Matthew MacNish said...

It's a very scary world. As a child I lost both parents, one to death, and the other to unfit parenthood. It was incredibly traumatic, but I managed to survive, and it's nothing compared to the thought of the loss of one of my children, or the idea that they could lose me.

Yesterday I was flying back from Seattle, and we were in some terrible turbulence. I was, of course, fearing for my life, as I always do on a plane, but it helped that I had my daughter next to me, and I could pray for her, instead of only for myself.

Jessica Bell said...

Oh my gosh this post has got me all teary and choked up. I don't have kids, so I have never experienced this sort of selfless dread. But I think I have just been given a glimpse of what it might feel like. I feel a little ill actually. Oh my I can't begin to imagine how heavy that weight is inside your chest. I hope, with time, and with your son growing up and becoming more independent that dread fades. But I've heard it never really does. They'll always be your little baby.

Ted Cross said...

There is no greater fear in life for me than the thought of losing one or both of my sons, but the thought of leaving them behind is almost as bad.

Unknown said...

Wow. How you manage to capture the truth of the emotions in your beautiful words is awe-inspiring.

Rick Daley said...

My older son was born 9/2/11. He was nine days old when the towers fell. My primary thought that day was "What kind of world have we brought our child into?"
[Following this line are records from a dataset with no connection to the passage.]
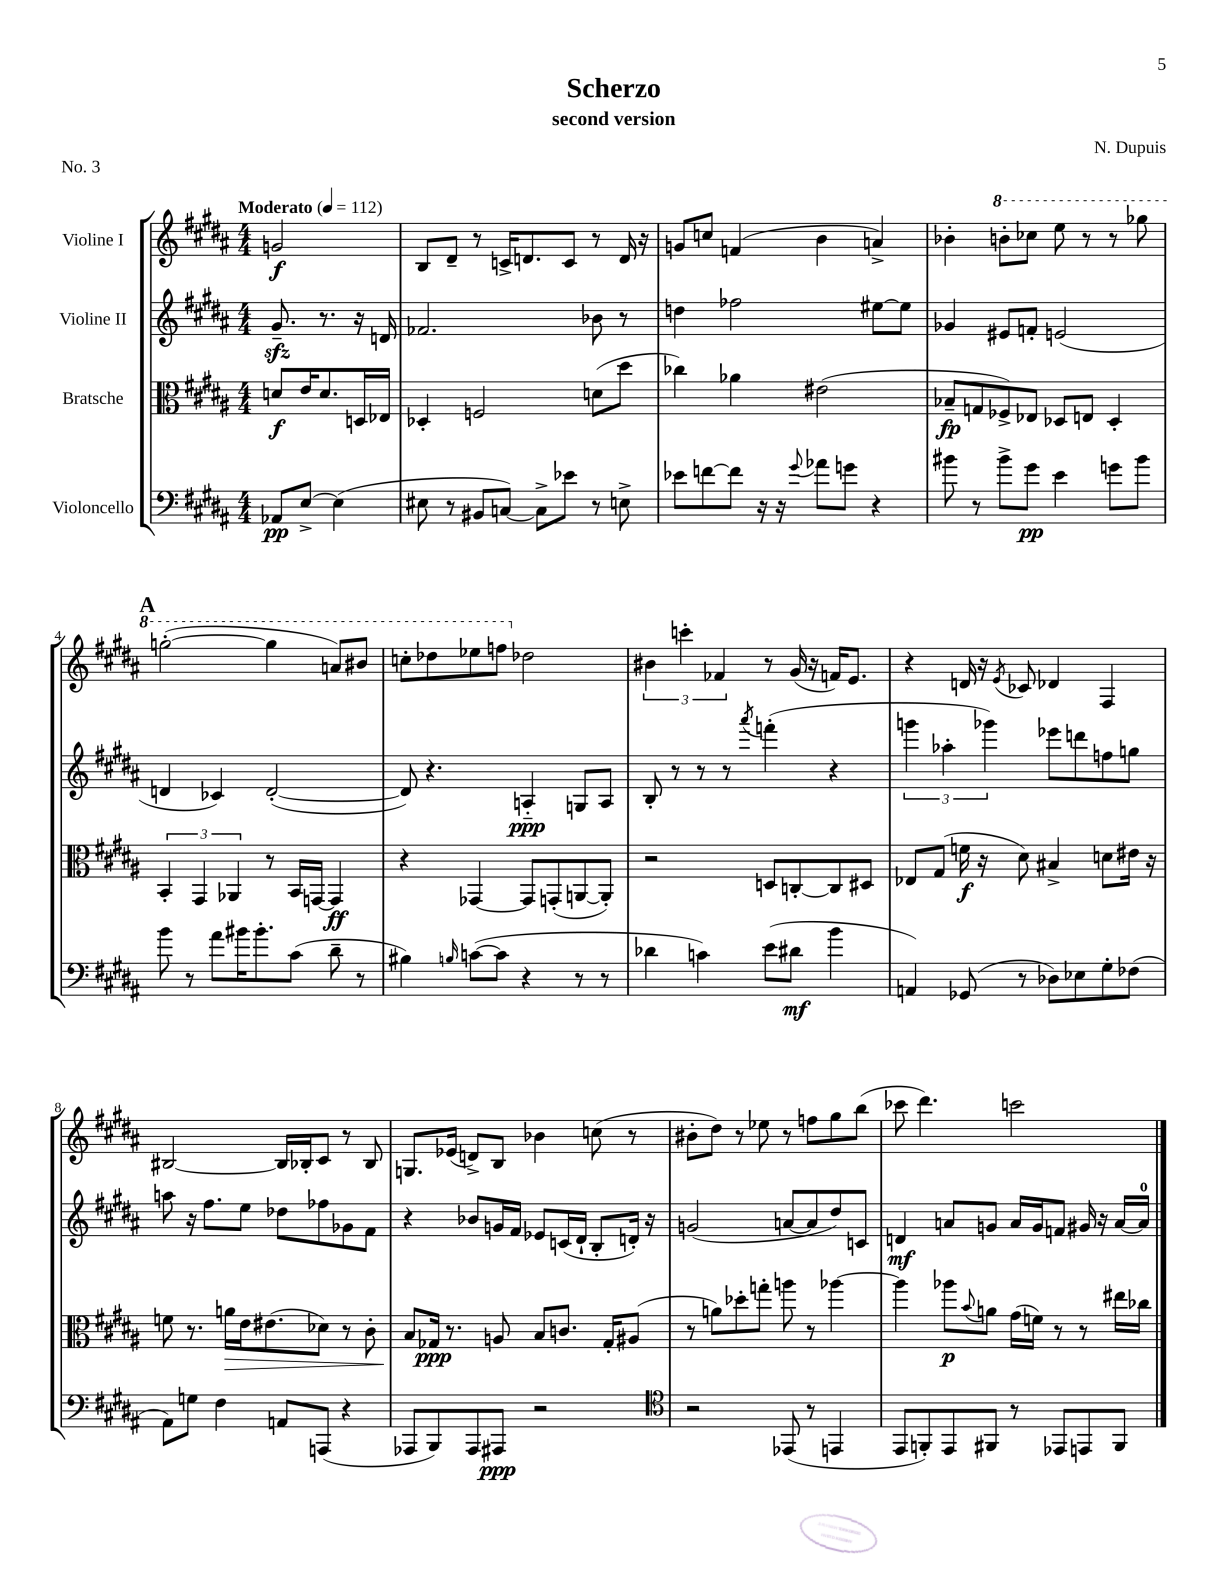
\header { title = "Scherzo" composer = "N. Dupuis" subtitle = "second version" piece = "No. 3" }
<<
\new StaffGroup <<
\new Staff = "s0" \with { instrumentName = "Violine I" } {
    \clef treble \key b \major \numericTimeSignature \time 4/4 \partial 2 \tempo "Moderato" 4 = 112
    g'2\f |
    b8 dis'8-- r8 c'16-> d'8. c'8 r8 d'16 r16 |
    g'8 c''8 f'4( b'4 a'4->) |
    bes'4-. \ottava #1 b''!8-. ces'''8 e'''8 r8 r8 ges'''8 |
    \mark \markup { \bold "A" } g'''2~-.( g'''4 a''8) bis''8 |
    c'''8-. des'''8 ees'''8 f'''8 \ottava #0 des''2 |
    \tuplet 3/2 { bis'4 c'''4-. fes'4 } r8 gis'16( r16 f'16) e'8. |
    r4 d'16 r16 \acciaccatura { e'8 } ces'8 des'4 fis4 |
    bis2~ bis16 bes16-. cis'8 r8 bes8 |
    g8. ees'16( d'8->) b8 bes'4 c''8( r8 |
    bis'8-. dis''8) r8 ees''8 r8 f''8 gis''8 b''8( |
    ces'''8 dis'''4.) c'''2 \bar "|." |
}
\new Staff = "s1" \with { instrumentName = "Violine II" } {
    \clef treble \key b \major \numericTimeSignature \time 4/4 \partial 2
    gis'8.--\sfz r8. r16 d'16 |
    fes'2. bes'8 r8 |
    d''4 fes''2 eis''8~ eis''8 |
    ges'4 eis'8 f'8-. e'2( |
    \mark \markup { \bold "A" } d'4 ces'4) d'2~-.( |
    d'8) r4. a4-_\ppp g8 a8 |
    b8-. r8 r8 r8 \acciaccatura { ais'''8 } f'''4-.( r4 |
    \tuplet 3/2 { g'''4 aes''4-. ges'''4) } ees'''8 d'''8 f''8 g''8 |
    a''8 r16 fis''8. e''8 des''8 fes''8 ges'8 fis'8 |
    r4 bes'8 g'16 fis'16 ees'8 c'16( dis'16-! b8-. d'16-.) r16 |
    g'2( a'8~ a'8 dis''8) c'8 |
    d'4\mf a'8 g'8 a'16 g'16 f'8 gis'16 r16 a'16~ a'16-0 \bar "|." |
}
\new Staff = "s2" \with { instrumentName = "Bratsche" } {
    \clef alto \key b \major \numericTimeSignature \time 4/4 \partial 2
    d'8\f e'16 d'8. d16 ees16 |
    des4-. f2 d'8( dis''8 |
    ces''4) aes'4 eis'2( |
    bes8--\fp g8 fes8->) ees8 des8 e8 des4-. |
    \mark \markup { \bold "A" } \tuplet 3/2 { b,4-. gis,4 aes,4 } r8 b,16 g,16~ g,4\ff |
    r4 ges,4~ ges,8 g,8-.( a,8~ a,8-.) |
    r2 d8 c8~-. c8 dis8 |
    ees8 gis8( f'16\f r16 dis'8) bis4-> d'8 eis'16 r16 |
    f'8 r8. a'16\> e'16 eis'8.( des'8) r8 cis'8-. |
    b8\! ges16\ppp r8. a8 b8 c'8. ges16-. ais8( |
    r8 a'8) des''8-. g''8-. a''8 r8 aes''4~ |
    aes''4 aes''8\p \appoggiatura { b'8 } a'8 gis'16( f'16) r8 r8 eis''16 ces''16 \bar "|." |
}
\new Staff = "s3" \with { instrumentName = "Violoncello" } {
    \clef bass \key b \major \numericTimeSignature \time 4/4 \partial 2
    aes,8\pp e8~-> e4( |
    eis8 r8 bis,8 c8~) c8-> ees'8 r8 e8-> |
    ees'8 f'8~ f'8 r16 r16 \appoggiatura { gis'8 } aes'8 g'8 r4 |
    bis'8 r8 bis'8-> gis'8\pp e'4 g'8 bis'8 |
    \mark \markup { \bold "A" } b'8 r8 ais'8 bis'16 bis'8.-. cis'8( dis'8-- r8 |
    bis4) \grace { b16 } c'8~( c'8 r4 r8 r8 |
    des'4 c'4) e'8( dis'8\mf b'4 |
    a,4) ges,8( r8 des8) ees8 gis8-. fes8( |
    ais,8) g8 fis4 a,8 a,,8( r4 |
    aes,,8 b,,8) aes,,8 ais,,8\ppp r2 |
    \clef tenor r2 ees,8( r8 e,4 |
    e,8 f,8-.) e,8 fis,8 r8 ees,8 e,8 fis,8 \bar "|." |
}
>>
>>
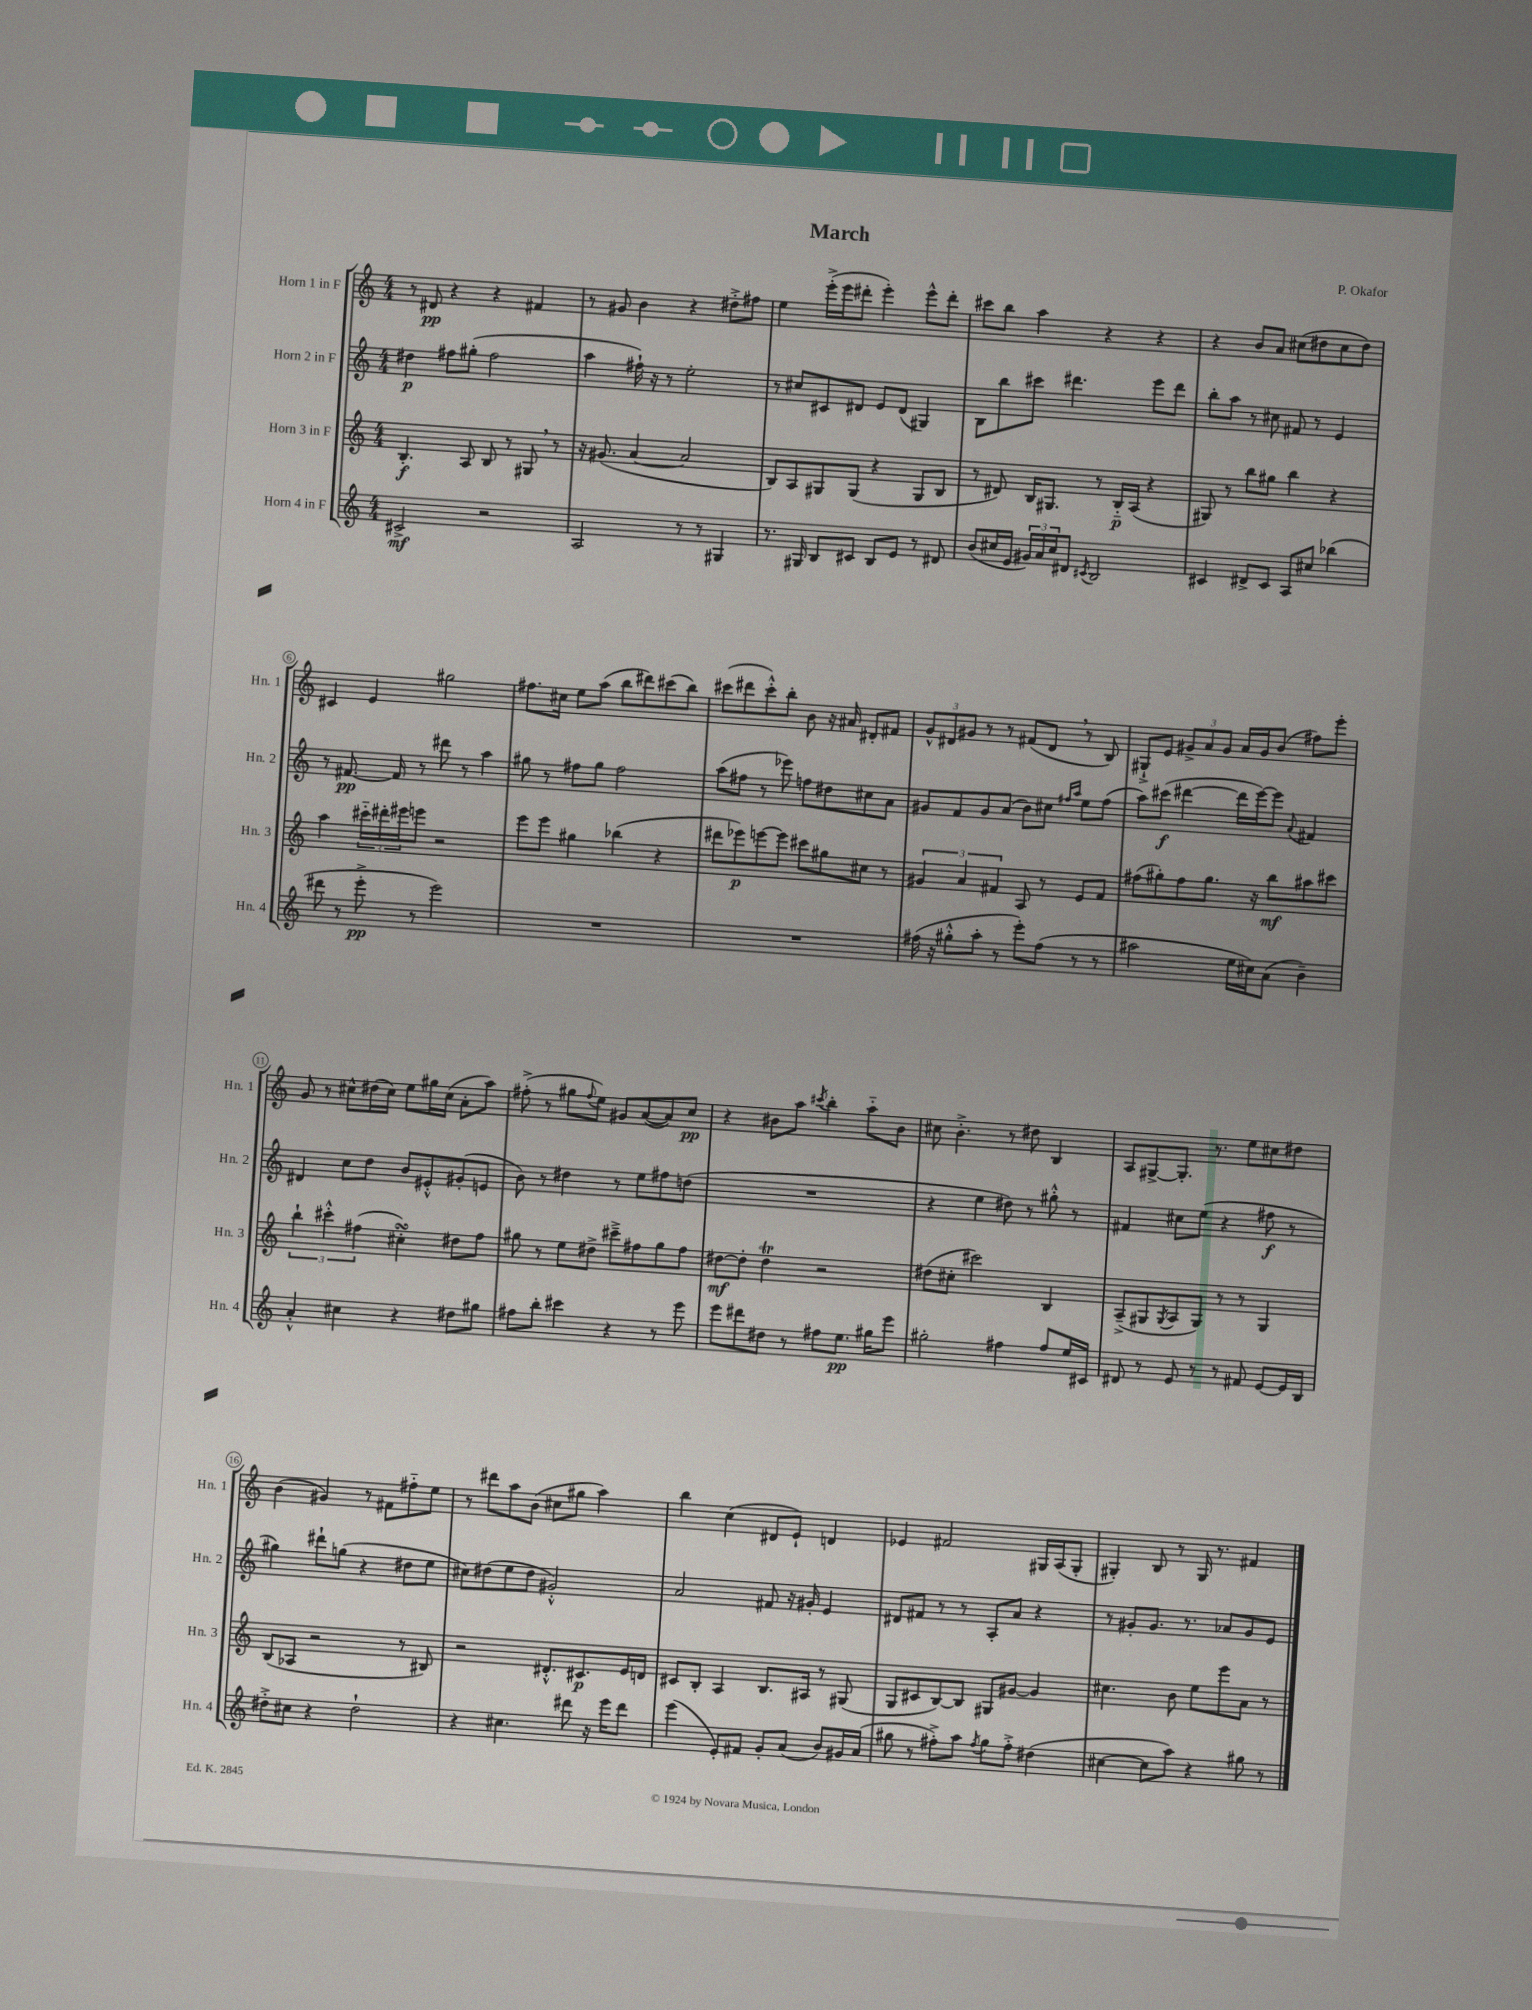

**kern	**kern	**kern	**kern
*staff4	*staff3	*staff2	*staff1
*clefG2	*clefG2	*clefG2	*clefG2
*k[]	*k[]	*k[]	*k[]
*M4/4	*M4/4	*M4/4	*M4/4
2c#^	4.B'	4dd#	8r
.	.	.	8d#
.	.	8ff#	4r
.	8A	(8gg#'	.
2r	8B	2ff#	4r
.	8r	.	.
.	8G#	.	4f#
.	8r	.	.
=	=	=	=
2A	16r	4aa	8r
.	(8.g#	.	.
.	.	.	8g#
.	[4a	16ff#`)	4b
.	.	16r	.
.	.	8r	.
8r	2a]	2ee'	4r
8r	.	.	.
4G#	.	.	8dd#'^
.	.	.	8ff#
=	=	=	=
8.r	8B)	8r	4ee
.	8A	8cc#	.
16G#	.	.	.
8B	8G#	8c#	(16eee'^
.	.	.	16eee
8c#	(8G#	8d#	8ddd#'
8B	4r	8e	4eee')
8e	.	(8d#	.
8r	8G#	4G#)	8eee^^
8d#	8B	.	8ddd#'
=	=	=	=
(8b	8r	8B	8ccc#
16cc#	8d#)	8bb	8bb
16e	.	.	.
24g#)	16B	8ccc#	4aa
24a	.	.	.
.	8.G#	.	.
24cc#	.	.	.
8d#	.	4.ddd#	.
8qc#	.	.	.
2B	8r	.	4r
.	16B'~	.	.
.	(16A	.	.
.	4r	8eee	4r
.	.	8ddd#	.
=	=	=	=
4c#	8G#)	8bb'	4r
.	8r	8aa	.
8d#^	8bb	8r	8b
8c#	8gg#	8cc#	8a
8A	4bb	8f#	(8cc#
8cc#	.	8r	8dd#
(4bb-	4r	4e	8cc#
.	.	.	8dd#)
=	=	=	=
8ddd#	4aa	8r	4c#
8r	.	[8.f#	.
8eee'^	24ccc#'~	.	4e
.	24ddd#'	.	.
.	.	16f#]	.
.	24eee#	.	.
8r	8eee	8r	.
2eee)	2r	8ddd#	2gg#
.	.	8r	.
.	.	4aa	.
=	=	=	=
1r	8eee	8gg#	8.ff#
.	8eee	8r	.
.	.	.	16cc#
.	4gg#	8ff#	8ee
.	.	8gg#	(8aa
.	(4bb-	2ff#	8bb
.	.	.	8ddd#)
.	4r	.	(8ccc#
.	.	.	8bb)
=	=	=	=
1r	8ddd#	(8aa	(8ccc#
.	8eee-)	8ff#	8ddd#
.	[8eee	8r	8ccc#'^^)
.	8eee]	8eee-)	8bb'
.	8ccc#	8ff	8b
.	8gg#	8dd#	16r
.	.	.	16a#
.	8cc#	8cc#	8d#'
.	8r	8a	8f#
=	=	=	=
(16ff#	6g#	8g#	12g^^
16r	.	.	.
.	.	.	12d#
8gg#'^^	.	8f	.
.	6a	.	12g#
8aa'	.	8g#	8r
.	6f#	.	.
8r	.	(8a	8r
8eee')	8A	8b)	(8f#
(8ff#	8r	8cc#	8d#
.	.	16qqff#	.
.	.	16qqaa	.
8r	8e	8ee	8r
8r	8f#	(8ff#	8B)
=	=	=	=
2aa#	(8ff#	8aa)	8G#`^
.	8gg#')	(8ccc#	8e
.	8ff#	[4ddd#	12g#^
.	.	.	12a
.	8.gg#	.	.
.	.	.	12g#
16ee	.	16ddd#]	16a
16cc#)	16r	[16eee)	16g#
(8a	8bb	8eee]	(8b
.	.	8qqa	.
4b~)	8aa#	4f#	8ff#)
.	8ccc#	.	8eee'
=	=	=	=
4a'^^	6bb`	4d#	8g
.	.	.	8r
.	6ccc#'^^	.	.
4cc#	.	8cc	8cc#^^
.	(6ff#	.	.
.	.	8dd	(16dd#
.	.	.	16cc#)
4r	4cc#')	8b	8ee
.	.	8e#'^^	16gg#
.	.	.	(16cc#
8dd#	8dd#	(8g#'	8a'
8gg#	8ff#	8e	8aa)
=	=	=	=
8ff#	8gg#	8b)	(8ff#'^
8bb'	8r	8r	8r
4ccc#	8ee	4dd#	8gg#
.	.	.	8qqff#
.	8dd#^	.	8ee)
4r	8ccc#~^	8r	8g#
.	8ff#	8ee	([8a
8r	8gg#	8ff#	8a])
8eee	8ff#	(8dd	8cc
=	=	=	=
8eee	[8dd#	1r	4r
8ddd#	8dd#']	.	.
8dd#	4dd#	.	8b#
8r	.	.	8aa
.	.	.	8qccc#
8ff#	2r	.	4bb'
8.ee	.	.	.
.	.	.	8aa'~
16gg#	.	.	.
8eee	.	.	8b#
=	=	=	=
2gg#'	(8dd#	4r	8cc#
.	8cc#'	.	4.b'^
.	2ccc#)	4ee	.
4ff#	.	8dd#)	8r
.	.	8r	8dd#
8ff#	4B	8gg#'^^	4B
16ee	.	8r	.
16c#	.	.	.
=	=	=	=
8d#	(8A~^	4f#	8A
8r	8G#	.	[8G#^
.	8qG#	.	.
8e	8A	8cc#	8.G#']
8r	8G#)	(8ee	.
.	.	.	8.r
8r	8r	4r	.
8f#	8r	.	8ee
[8e	4G#	8ff#	8cc#
16e]	.	8r	8dd#
16B	.	.	.
=	=	=	=
8dd#'^	(8B	4gg#)	(4b
8cc#	8A-	.	.
4r	2r	8ddd#`	4g#)
.	.	(8gg	.
2dd#`	.	4r	8r
.	.	.	8f#
.	8r	8dd#	8ff#'~
.	8B#)	8ee	8ee
=	=	=	=
4r	2r	8cc#)	8r
.	.	(8dd#	8ddd#
4.cc#	.	8ee	8aa
.	.	8dd#	(8b
.	8.d#'^^	2g#'^^)	8cc#
8ddd#	.	.	8gg#
.	8.c#	.	.
16r	.	.	4aa)
16eee	.	.	.
8ddd#	16e	.	.
.	16d	.	.
=	=	=	=
(4eee	8c#	2a	4bb
.	8B'	.	.
8e')	4A	.	(4cc
8f#	.	.	.
8g'	8.B	8f#	8d#
(8a	.	16r	8e`)
.	16A#	16g#'	.
8b)	8r	4e	4d
16g#	(8G#	.	.
(16a	.	.	.
=	=	=	=
8gg#	8G	8d#	4e-
8r	8c#	8f#	.
8ff#'^)	[8B)	8r	2f#
8aa	8B]	8r	.
8qff#	.	.	.
8gg#	8G#	8A'	.
8ff#'^	[8g#	8a	.
(4dd#	4g#]	4r	16G#
.	.	.	(16A
.	.	.	8G#'
=	=	=	=
[4cc#	4.cc#	8r	4G#')
.	.	8g#'	.
8cc#]	.	8.g#	8B
8aa)	8b	.	8r
.	.	8.r	.
4r	8ee	.	16G#
.	.	.	8.r
.	8eee	8a-	.
8gg#	8a	8g#	4f#
8r	8r	8e	.
==	==	==	==
*-	*-	*-	*-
I've climbed to the peaks of mountains and jumped from perfectly good airplanes, yet the thought of any harm coming to either of my kids instills a fear in me that I can barely contain. Or maybe it's just love, sometimes it's hard to tell.

@rjdaley101071
http://mydaleyrant.blogspot.com
THE MAN IN THE CINDER CLOUDS

Jeff Beesler said...

You're right, Bryan. Trying to hide from the world doesn't work at all. I spent the bulk of my 20's (an adult!) hiding from the world, trying to keep myself safe from the pain out there. It only served to bring me much more pain by me not having formed the friendships that I needed back then to help cope with life.

When I become a parent, I'll have to do my best to show my child the world in a very safe way. It's a tough line to toe.

Alex J. Cavanaugh said...

I'm not a parent, so I can't imagine that feeling. There are just things in life we can't control.

Marsha Sigman said...

I know this emotion.

If I think about anything happening to my kids, my chest tightens up and I have to force air into my lungs. I cried reading about the children killed in Norway.

If I keep writing this comment, I think I'll start again. It's a terrible, beautiful thing to be a parent.

D.G. Hudson said...

This is a subject parents don't like to talk about. I can't read about kids being hurt in any way without feeling a tightening in my heart and a lump in my throat. I don't remember feeling this way before having kids.

This strong attachment may be a primal urge that ensures we look after the next generation. I think it's in the bonding between parent and child.

Hollister Ann Grant said...

Interesting post. It's good to realize you live on the edge of the unknown -- we're always sitting on the edge of some cliff, with our feet dangling over the side. A lot of us never realize that until we have a sudden loss.

And as parents, no matter what instinct tells us, we don't own our children and we can't shield them from everything -- we're just their caretakers for a while.

dolorah said...

I've seen parents so cripled by Dread, and what could happen to their children once they step out the front door, that the children themselves become paranoid.

But what can you do. Especially after the list of tragedies you mentioned, and those are only a few. So many scary things can happen with the most innocent seeming events.

The thought of someone stealing my child has always been my worst dread.

Thanks for airing such a sensitive topic Bryan. Its good to know others have the same fears.